De drie blogs over ‘kerk en kunst’ krijgen nog een vervolg met deze.
Het begon met een stapeling aan opmerkingen die bleven schuren. Eerst tijdens een zaterdagochtend- leerhuis via Zoom door een theoloog die zich beweegt binnen de driehoek jodendom-Christendom-islam. Hij zei tegen het eind: ‘Ze leren het nooit’. Met dat ‘ze’ werden ‘de’ joden bedoeld, met ‘het’ geweld in zowel Tenach als het huidige Israël, dat hij moeiteloos aan elkaar koppelde. Zijn denken is hiermee voor mij lek geschoten, maar ik neem het mezelf nog kwalijk dat ik mijn mond niet open deed, verbijsterd als ik was.
De tweede keer was een uitlating die ik las in de Bijbelse Dagkalender 2021: ‘Misschien hebben we (!) er moeite mee dat God dit volk heeft uitgekozen, maar volgens de Bijbel is het niet anders’. We leggen er ons met andere woorden maar lijdzaam bij neer.
Dit zijn momenten waarop ik me vertwijfeld en verdrietig afvraag wanneer het nou eens ophoudt met antisemitisch of anti-judaïstisch denken binnen die kerk.
Francis Poulenc
Het antwoord hoe hierop te reageren, kwam min of meer tijdens het kijken naar een opvoering van de opera Dialogues des Carméites (let op het woord dialoog!) van Francis Poulenc (1956) op Stingray Classica NL. In een top opvoering uit de Metropolitan Opera onder leiding van Yannick Nézet-Séguin. Nota bene: een opera! Over de waarde, de waarheid van kunst gesproken …
De opera begint ermee, dat er iets knaagt bij Blanche de la Force, de hoofdpersoon. Ze heeft verdriet, merkt haar broer op. Ze klaagt erover dat de kerkdienst zo lang duurt. Ze schaamt zich er wel voor en heeft hoop nodig. Ze voelt zich aangetrokken door de sterke regels van de Karmelieten en wordt novice. Ze belooft aan de stervende moeder-overste een instrument te zijn in Gods handen, maar ze kan haar taak eigenlijk niet aan en twijfelt telkens weer.

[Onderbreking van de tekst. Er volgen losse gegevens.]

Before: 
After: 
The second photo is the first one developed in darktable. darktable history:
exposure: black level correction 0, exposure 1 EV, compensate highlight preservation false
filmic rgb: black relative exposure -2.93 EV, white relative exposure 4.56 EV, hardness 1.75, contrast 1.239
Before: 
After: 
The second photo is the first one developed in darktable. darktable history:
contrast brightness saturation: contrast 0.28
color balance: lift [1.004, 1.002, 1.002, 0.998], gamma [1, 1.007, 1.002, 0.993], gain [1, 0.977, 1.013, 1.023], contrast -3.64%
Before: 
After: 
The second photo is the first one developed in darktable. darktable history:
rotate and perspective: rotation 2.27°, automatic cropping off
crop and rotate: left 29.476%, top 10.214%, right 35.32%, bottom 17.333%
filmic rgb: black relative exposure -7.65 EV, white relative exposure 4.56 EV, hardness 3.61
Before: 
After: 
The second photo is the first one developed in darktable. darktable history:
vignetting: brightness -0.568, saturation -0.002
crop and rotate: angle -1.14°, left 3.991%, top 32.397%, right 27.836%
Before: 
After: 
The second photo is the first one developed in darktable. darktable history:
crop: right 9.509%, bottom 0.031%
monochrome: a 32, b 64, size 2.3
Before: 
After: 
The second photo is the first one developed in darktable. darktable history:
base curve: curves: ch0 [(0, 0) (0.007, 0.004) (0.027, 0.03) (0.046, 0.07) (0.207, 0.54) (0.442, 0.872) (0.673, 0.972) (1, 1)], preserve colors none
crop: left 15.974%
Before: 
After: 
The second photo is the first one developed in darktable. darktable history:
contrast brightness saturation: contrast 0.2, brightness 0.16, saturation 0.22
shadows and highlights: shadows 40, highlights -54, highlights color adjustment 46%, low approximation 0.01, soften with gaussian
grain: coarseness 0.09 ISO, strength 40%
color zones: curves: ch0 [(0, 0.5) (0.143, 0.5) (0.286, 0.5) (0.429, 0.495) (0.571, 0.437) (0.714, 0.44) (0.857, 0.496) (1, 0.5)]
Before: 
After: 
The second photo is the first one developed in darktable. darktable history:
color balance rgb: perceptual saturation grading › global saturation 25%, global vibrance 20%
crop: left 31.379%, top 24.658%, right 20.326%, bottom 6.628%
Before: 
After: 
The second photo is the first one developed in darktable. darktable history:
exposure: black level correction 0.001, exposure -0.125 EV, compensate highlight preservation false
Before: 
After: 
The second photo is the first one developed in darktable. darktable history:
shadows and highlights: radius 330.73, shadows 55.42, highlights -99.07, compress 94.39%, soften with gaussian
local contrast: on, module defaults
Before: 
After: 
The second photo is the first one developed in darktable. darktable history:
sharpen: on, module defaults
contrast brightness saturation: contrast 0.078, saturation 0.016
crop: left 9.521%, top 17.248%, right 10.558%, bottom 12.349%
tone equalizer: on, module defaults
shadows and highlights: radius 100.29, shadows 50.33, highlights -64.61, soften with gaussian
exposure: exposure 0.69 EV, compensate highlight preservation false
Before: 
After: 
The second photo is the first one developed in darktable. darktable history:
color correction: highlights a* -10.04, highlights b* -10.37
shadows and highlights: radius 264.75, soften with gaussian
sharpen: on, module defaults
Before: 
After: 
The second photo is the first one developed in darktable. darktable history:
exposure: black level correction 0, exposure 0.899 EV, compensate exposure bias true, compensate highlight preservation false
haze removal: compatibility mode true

Op het eind van de eerste akte wordt gezegd, dat het gebed de eerste prioriteit heeft. Verstild wordt een Stabat Mater gezongen.
In de tweede akte bezoekt haar broer Blanche en brengt haar weer aan het twijfelen, wanneer hij zegt dat ze niet veilig is in het klooster (het verhaal speelt tijdens de Franse Revolutie). Hij wil haar meenemen naar huis. De priores zegt dat ze moedig moet zijn, zachtmoedig. Ze vlucht. Maar, toch teruggekeerd zingt ze tot slot van de opera over de Geest die leidt.
De vet weergegeven woorden werken voor mij als leefregels die navolging verdienen. Gebed om inzicht, om de Geest die vaardig mag worden. Hoop dat de mensen die ik aanhaalde in hun ideeën omkeren en de dialoog willen aangaan zonder vooroordelen of veroordelingen. Dát leerde mij de opera van Poulenc. Kerk en kunst. Soms de één, soms de ander en soms ook samen, de handen ineen geslagen. Om er weer even tegen te kunnen wanneer een het af laat weten.